= WORK TO DO =
1. Translate this sentence from the array problem text into Spanish: "The problem is a simple variation of finding minimum cost."
2. Please update the rows from the line containing "collectors: J.A. Lebrun" down to the line containing "state / province: Kilifi", replacing "locality" with "site" and changing nothing else. Return only those lines.

= TEXT =
## start

Minimize the sum after choosing elements from the given three arrays

0 0 14 minutes read

Given three arrays A[], B[] and C[] of same size N. The task is to minimize the sum after choosing N elements from these array such that at every index i an element from any one of the array A[i], B[i] or C[i] can be chosen and no two consecutive elements can be chosen from the same array.
Examples:

Input: A[] = {1, 100, 1}, B[] = {100, 100, 100}, C[] = {100, 100, 100}
Output: 102
A[0] + B[1] + A[2] = 1 + 100 + 100 = 201
A[0] + B[1] + C[2] = 1 + 100 + 100 = 201
A[0] + C[1] + B[2] = 1 + 100 + 100 = 201
A[0] + C[1] + A[2] = 1 + 100 + 1 = 102
B[0] + A[1] + B[2] = 100 + 100 + 100 = 300
B[0] + A[1] + C[2] = 100 + 100 + 100 = 300
B[0] + C[1] + A[2] = 100 + 100 + 1 = 201
B[0] + C[1] + B[2] = 100 + 100 + 100 = 300
C[0] + A[1] + B[2] = 100 + 100 + 100 = 300
C[0] + A[1] + C[2] = 100 + 100 + 100 = 300
C[0] + B[1] + A[2] = 100 + 100 + 1 = 201
C[0] + B[1] + C[2] = 100 + 100 + 100 = 300
Input: A[] = {1, 1, 1}, B[] = {1, 1, 1}, C[] = {1, 1, 1}
Output: 3

Approach: The problem is a simple variation of finding minimum cost. The extra constraint are that if we take an element from a particular array then we cannot take the next element from the same array. This could easily be solved using recursion but it would give time complexity as O(3^n) because for every element we have three arrays as choices.

## end

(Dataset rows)
## start

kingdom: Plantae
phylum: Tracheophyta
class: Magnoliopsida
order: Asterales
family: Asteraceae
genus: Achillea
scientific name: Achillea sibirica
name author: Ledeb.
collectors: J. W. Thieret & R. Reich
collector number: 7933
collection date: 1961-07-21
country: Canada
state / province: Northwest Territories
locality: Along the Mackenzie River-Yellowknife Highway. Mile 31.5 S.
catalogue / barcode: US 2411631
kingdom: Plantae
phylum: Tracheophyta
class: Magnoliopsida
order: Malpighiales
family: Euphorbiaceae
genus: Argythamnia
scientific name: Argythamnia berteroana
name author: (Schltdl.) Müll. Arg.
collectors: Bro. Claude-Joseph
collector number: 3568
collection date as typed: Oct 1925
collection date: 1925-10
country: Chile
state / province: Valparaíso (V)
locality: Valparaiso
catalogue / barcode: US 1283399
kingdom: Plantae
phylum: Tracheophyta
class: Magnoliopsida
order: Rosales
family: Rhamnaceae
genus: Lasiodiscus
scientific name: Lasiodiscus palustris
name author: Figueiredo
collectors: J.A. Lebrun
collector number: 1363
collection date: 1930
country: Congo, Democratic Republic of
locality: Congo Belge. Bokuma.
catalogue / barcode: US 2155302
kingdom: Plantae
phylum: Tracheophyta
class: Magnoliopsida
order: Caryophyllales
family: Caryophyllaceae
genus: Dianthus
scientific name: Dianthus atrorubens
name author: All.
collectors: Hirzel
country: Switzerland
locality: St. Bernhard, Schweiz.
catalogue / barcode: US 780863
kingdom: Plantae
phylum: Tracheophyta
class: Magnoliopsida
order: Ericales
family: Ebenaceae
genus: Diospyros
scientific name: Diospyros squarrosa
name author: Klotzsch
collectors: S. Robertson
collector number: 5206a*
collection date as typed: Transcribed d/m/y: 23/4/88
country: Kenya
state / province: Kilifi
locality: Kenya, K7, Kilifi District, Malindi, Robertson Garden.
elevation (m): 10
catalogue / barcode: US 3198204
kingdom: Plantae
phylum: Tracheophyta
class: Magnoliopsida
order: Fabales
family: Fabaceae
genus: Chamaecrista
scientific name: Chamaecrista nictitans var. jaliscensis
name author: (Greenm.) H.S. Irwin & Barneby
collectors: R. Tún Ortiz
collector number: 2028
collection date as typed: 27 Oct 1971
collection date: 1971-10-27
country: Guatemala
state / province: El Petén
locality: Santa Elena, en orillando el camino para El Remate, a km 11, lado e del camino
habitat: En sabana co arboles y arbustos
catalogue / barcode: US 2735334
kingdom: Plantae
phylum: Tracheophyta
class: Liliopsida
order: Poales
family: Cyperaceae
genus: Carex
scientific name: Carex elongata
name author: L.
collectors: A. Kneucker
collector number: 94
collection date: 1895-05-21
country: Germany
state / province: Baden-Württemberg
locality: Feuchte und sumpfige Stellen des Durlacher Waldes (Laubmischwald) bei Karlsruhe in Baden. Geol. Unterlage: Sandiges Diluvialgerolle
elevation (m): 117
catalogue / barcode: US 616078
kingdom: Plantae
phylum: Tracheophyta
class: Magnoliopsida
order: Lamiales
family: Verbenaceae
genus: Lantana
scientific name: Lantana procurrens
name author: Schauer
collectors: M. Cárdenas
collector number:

## end

= OUTPUTS FOR THE TASKS =
1. El problema es una variación sencilla de encontrar el costo mínimo.

2.
collectors: J.A. Lebrun
collector number: 1363
collection date: 1930
country: Congo, Democratic Republic of
site: Congo Belge. Bokuma.
catalogue / barcode: US 2155302
kingdom: Plantae
phylum: Tracheophyta
class: Magnoliopsida
order: Caryophyllales
family: Caryophyllaceae
genus: Dianthus
scientific name: Dianthus atrorubens
name author: All.
collectors: Hirzel
country: Switzerland
site: St. Bernhard, Schweiz.
catalogue / barcode: US 780863
kingdom: Plantae
phylum: Tracheophyta
class: Magnoliopsida
order: Ericales
family: Ebenaceae
genus: Diospyros
scientific name: Diospyros squarrosa
name author: Klotzsch
collectors: S. Robertson
collector number: 5206a*
collection date as typed: Transcribed d/m/y: 23/4/88
country: Kenya
state / province: Kilifi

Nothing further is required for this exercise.